米最大手銀行「JPモルガン・チェース」のジェームズ・ダイモンCEOが、年間雇用増加数の大幅下方修正を受け、悲観的な見通しを示した。ダイモンCEOは9日(現地時間)、CNBCのインタビューで「経済は弱まっている」と述べ、これが景気後退につながるのか、単なる減速で済むのかは不明だと語った。
同日、米労働省労働統計局(BLS)は、昨年4月から今年3月までの12か月間の非農業部門の新規雇用増加数を91万1,000人下方修正した。月平均の新規雇用は7万人程度になり、従来の14万7,000人から半減した。これは2000年以降最大の下方修正で、最終数値は来年初めに発表される予定だ。
従来の発表では、同期間に雇用主が季節調整前で約180万人の新規雇用を創出したとされていたが、今回の修正により月平均の雇用増加はその半分程度であったことが判明した。下方修正は、小売・卸売業で最も大きく、次いでレジャー・ホスピタリティ業、専門・ビジネスサービス業、製造業の順で減少幅が大きかった。
今回の統計修正は今年3月以前を対象としているため、現在の雇用状況の悪化を反映したものではない。ただし、米国のドナルド・トランプ大統領の関税政策実施以前から、米国の雇用市場が従来考えられていたよりも厳しい状況にあった可能性を示唆している。

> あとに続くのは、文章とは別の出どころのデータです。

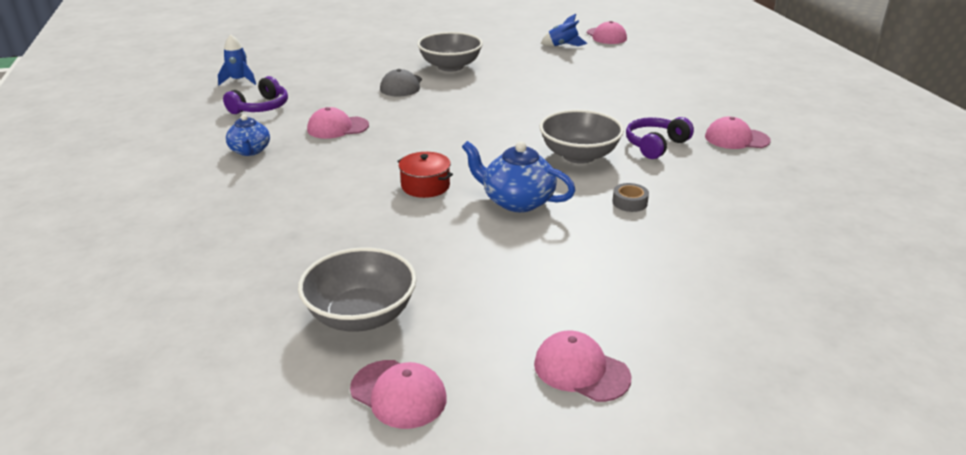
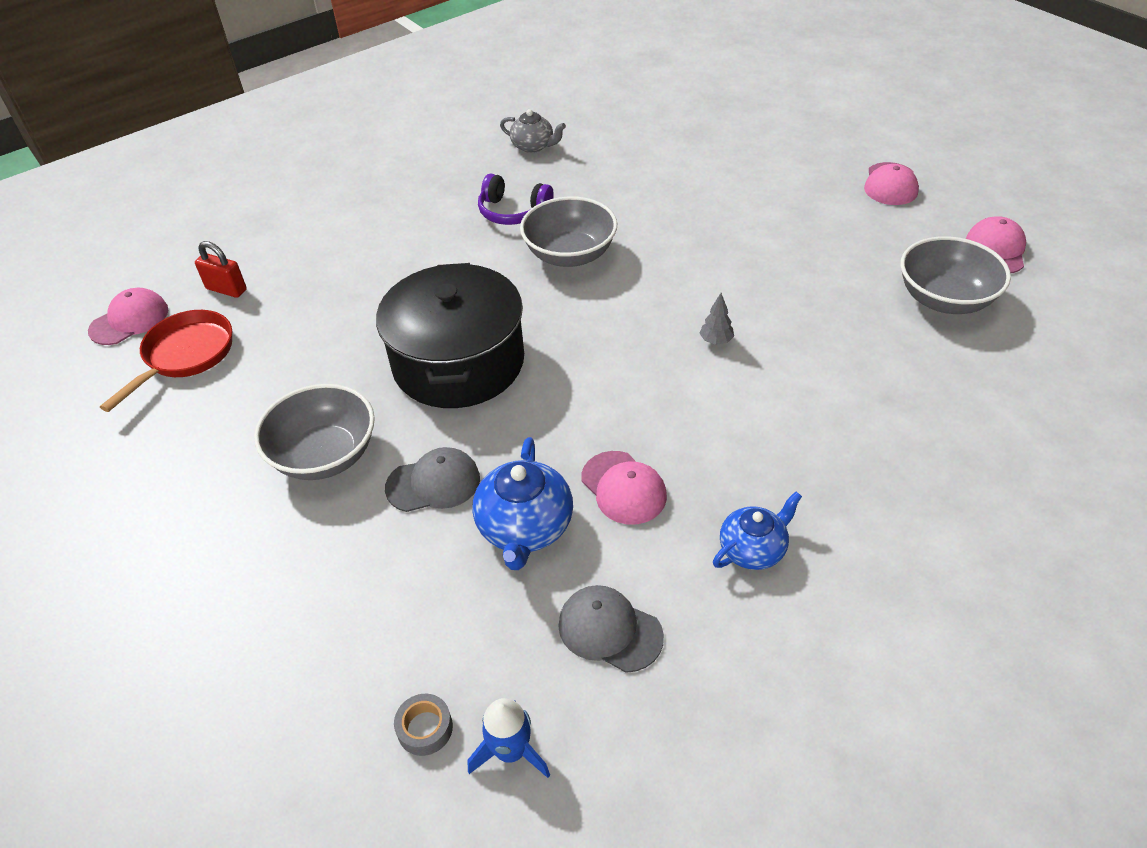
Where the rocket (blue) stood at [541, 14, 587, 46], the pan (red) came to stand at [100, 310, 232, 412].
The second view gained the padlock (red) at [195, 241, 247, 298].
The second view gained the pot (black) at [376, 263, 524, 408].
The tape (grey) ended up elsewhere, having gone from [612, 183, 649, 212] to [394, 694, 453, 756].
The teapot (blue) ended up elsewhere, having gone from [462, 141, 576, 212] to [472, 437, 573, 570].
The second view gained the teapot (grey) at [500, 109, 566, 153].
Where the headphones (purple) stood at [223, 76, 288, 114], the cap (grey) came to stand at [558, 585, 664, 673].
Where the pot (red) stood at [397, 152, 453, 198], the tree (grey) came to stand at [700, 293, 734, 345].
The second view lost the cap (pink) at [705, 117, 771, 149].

ダイモンCEOは、消費者、企業、グローバル貿易に関する様々なデータを分析できると述べ、「多くの消費者はまだ仕事を持ち、収入に見合った支出を続けているが、彼らの自信はすでに揺らぎ始めている」と懸念を表明した。
またダイモンCEOは、現在の米経済には相反する要因が多数あり、しばらくは様子を見るしかないと語った。相反する要因の典型例として、消費者の自信が後退している一方で、企業の純利益は依然として好調であることを挙げた。

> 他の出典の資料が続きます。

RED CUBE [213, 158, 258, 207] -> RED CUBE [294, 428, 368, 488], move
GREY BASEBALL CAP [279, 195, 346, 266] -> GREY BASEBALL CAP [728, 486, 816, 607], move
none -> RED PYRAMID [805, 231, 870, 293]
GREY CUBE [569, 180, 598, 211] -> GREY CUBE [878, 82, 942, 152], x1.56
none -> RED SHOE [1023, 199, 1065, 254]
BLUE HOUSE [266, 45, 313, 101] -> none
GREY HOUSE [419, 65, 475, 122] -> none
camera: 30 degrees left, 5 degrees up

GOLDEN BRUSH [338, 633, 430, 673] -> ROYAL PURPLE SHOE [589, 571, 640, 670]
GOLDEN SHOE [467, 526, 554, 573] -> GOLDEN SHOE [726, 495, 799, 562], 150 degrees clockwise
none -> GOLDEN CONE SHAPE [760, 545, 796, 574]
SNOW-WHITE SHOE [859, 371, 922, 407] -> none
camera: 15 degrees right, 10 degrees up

さらにダイモンCEOは、米連邦準備制度理事会(FRB)が今月末の次回会合で政策金利を引き下げる可能性が高いと予想しつつも、「その措置が経済に大きな影響を与えない可能性もある」と指摘した。
ホワイトハウスのキャロライン・レビット報道官は、BLSが公表した数字について、「史上最大規模の下方修正を発表し、これはトランプ大統領の指摘が正しかったことを証明している」と述べ、「ジョー・バイデン前政権の経済政策は破滅的で、BLSは機能不全に陥っている」と主張した。